La réponse de l’université à ces événements a été timorée et truffée de fausses équivalences. Carol Christ, chancelière de l’université de Berkeley, a reconnu début novembre que « de la peur est générée par la rhétorique utilisée lors de certaines des récentes manifestations sur le campus » – une tournure de phrase éloquente de par son utilisation de la voix passive et son refus de citer des noms. Elle a mentionné les inquiétudes liées à l’antisémitisme, pour immédiatement faire volte-face en condamnant le « harcèlement, les menaces et le doxxing qui ont visé nos étudiants palestiniens et leurs sympathisants ». Elle a même fait remarquer qu’il ne fallait pas assimiler les manifestations pro-palestiniennes sur le campus à un soutien au terrorisme (ce qui semble en contradiction avec les déclarations des manifestants eux-mêmes). Christ a terminé sa déclaration par un appel à honorer l’attachement « durable et inébranlable » de l’institution à la liberté d’expression.
À l’université de Berkeley, cette prétendue position inébranlable sur le premier amendement a consisté à autoriser des groupes pro-palestiniens à bloquer les entrées du campus pendant des heures, semaine après semaine, obligeant les étudiants à contourner le cordon illicite par des chemins couverts de boue.

^^^^

Problèmes à résoudre >>
1 > Modifiez la liste en remplaçant « collectors » par « gatherers », en commençant à la première ligne et en vous arrêtant après la ligne qui contient « order: Asparagales », sans rien changer d'autre.
2 > Rédigez la suite du texte sur les manifestations à Berkeley, s'il vous plaît.
La liste n'a aucun rapport avec le texte sur les manifestations à Berkeley.

^^^^

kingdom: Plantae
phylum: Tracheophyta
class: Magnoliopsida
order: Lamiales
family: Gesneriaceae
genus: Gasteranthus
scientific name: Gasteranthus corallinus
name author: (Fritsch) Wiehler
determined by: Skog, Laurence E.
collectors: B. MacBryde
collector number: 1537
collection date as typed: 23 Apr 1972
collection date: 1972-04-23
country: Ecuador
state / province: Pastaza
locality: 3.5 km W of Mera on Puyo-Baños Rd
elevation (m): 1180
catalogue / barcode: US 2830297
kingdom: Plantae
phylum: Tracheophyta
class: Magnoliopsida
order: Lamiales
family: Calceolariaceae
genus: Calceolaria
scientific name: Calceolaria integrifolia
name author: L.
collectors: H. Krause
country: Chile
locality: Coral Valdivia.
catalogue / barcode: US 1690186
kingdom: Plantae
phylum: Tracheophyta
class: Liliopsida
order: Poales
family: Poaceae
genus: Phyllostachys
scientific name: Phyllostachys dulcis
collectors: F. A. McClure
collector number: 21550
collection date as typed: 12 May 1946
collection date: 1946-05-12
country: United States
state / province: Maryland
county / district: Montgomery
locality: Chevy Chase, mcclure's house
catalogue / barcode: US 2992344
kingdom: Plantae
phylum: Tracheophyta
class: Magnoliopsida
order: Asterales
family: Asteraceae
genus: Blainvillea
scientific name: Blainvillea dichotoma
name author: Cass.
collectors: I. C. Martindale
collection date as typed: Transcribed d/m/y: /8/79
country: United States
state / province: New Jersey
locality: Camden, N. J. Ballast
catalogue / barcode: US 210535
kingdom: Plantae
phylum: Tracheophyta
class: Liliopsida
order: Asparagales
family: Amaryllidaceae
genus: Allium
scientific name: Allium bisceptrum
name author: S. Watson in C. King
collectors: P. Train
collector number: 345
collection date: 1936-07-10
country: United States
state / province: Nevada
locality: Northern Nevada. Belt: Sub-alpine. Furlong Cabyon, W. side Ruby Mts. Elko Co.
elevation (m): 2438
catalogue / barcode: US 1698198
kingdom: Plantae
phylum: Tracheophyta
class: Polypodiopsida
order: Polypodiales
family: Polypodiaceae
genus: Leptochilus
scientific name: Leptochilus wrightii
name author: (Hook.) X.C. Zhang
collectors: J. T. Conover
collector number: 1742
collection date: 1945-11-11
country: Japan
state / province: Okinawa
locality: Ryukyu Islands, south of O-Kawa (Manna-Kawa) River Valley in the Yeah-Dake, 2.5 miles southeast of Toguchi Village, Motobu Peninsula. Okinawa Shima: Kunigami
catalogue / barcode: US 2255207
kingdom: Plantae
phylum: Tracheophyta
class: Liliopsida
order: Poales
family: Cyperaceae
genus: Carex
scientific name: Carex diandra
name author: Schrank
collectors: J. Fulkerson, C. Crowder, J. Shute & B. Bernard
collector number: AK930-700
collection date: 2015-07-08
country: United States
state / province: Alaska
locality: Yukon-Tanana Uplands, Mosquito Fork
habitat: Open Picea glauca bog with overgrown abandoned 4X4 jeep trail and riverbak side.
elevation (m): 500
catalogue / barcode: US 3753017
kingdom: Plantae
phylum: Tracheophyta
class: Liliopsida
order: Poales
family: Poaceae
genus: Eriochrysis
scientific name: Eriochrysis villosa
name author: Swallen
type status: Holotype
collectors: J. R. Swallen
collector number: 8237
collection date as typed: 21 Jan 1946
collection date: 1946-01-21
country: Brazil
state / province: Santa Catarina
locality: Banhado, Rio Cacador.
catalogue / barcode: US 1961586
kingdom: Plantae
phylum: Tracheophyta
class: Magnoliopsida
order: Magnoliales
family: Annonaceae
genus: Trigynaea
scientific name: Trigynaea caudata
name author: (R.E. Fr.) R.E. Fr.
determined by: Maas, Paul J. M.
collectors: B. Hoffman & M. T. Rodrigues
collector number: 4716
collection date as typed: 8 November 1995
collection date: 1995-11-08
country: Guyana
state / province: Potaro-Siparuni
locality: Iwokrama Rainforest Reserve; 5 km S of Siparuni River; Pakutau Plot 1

^^^^

Résultats >>
1 >
kingdom: Plantae
phylum: Tracheophyta
class: Magnoliopsida
order: Lamiales
family: Gesneriaceae
genus: Gasteranthus
scientific name: Gasteranthus corallinus
name author: (Fritsch) Wiehler
determined by: Skog, Laurence E.
gatherers: B. MacBryde
collector number: 1537
collection date as typed: 23 Apr 1972
collection date: 1972-04-23
country: Ecuador
state / province: Pastaza
locality: 3.5 km W of Mera on Puyo-Baños Rd
elevation (m): 1180
catalogue / barcode: US 2830297
kingdom: Plantae
phylum: Tracheophyta
class: Magnoliopsida
order: Lamiales
family: Calceolariaceae
genus: Calceolaria
scientific name: Calceolaria integrifolia
name author: L.
gatherers: H. Krause
country: Chile
locality: Coral Valdivia.
catalogue / barcode: US 1690186
kingdom: Plantae
phylum: Tracheophyta
class: Liliopsida
order: Poales
family: Poaceae
genus: Phyllostachys
scientific name: Phyllostachys dulcis
gatherers: F. A. McClure
collector number: 21550
collection date as typed: 12 May 1946
collection date: 1946-05-12
country: United States
state / province: Maryland
county / district: Montgomery
locality: Chevy Chase, mcclure's house
catalogue / barcode: US 2992344
kingdom: Plantae
phylum: Tracheophyta
class: Magnoliopsida
order: Asterales
family: Asteraceae
genus: Blainvillea
scientific name: Blainvillea dichotoma
name author: Cass.
gatherers: I. C. Martindale
collection date as typed: Transcribed d/m/y: /8/79
country: United States
state / province: New Jersey
locality: Camden, N. J. Ballast
catalogue / barcode: US 210535
kingdom: Plantae
phylum: Tracheophyta
class: Liliopsida
order: Asparagales

2 >
Les militants pro-palestiniens se plaignent souvent d’une supposée « exception palestinienne » en ce qui concerne le respect du premier amendement. Mais sur le campus de Berkeley, le mois dernier, l' »exception israélienne » était bien visible. Bears for Palestine a appelé les étudiants à mettre fin à l’événement organisé par Bar-Yoshafat, en placardant sa photo sur les réseaux sociaux et en le décrivant comme un « dangereux meurtrier génocidaire ». Dans une menace déconcertante pour les autres étudiants du campus, Bears for Palestine s’est exclamé : « Les meurtriers génocidaires hors de Berkeley ».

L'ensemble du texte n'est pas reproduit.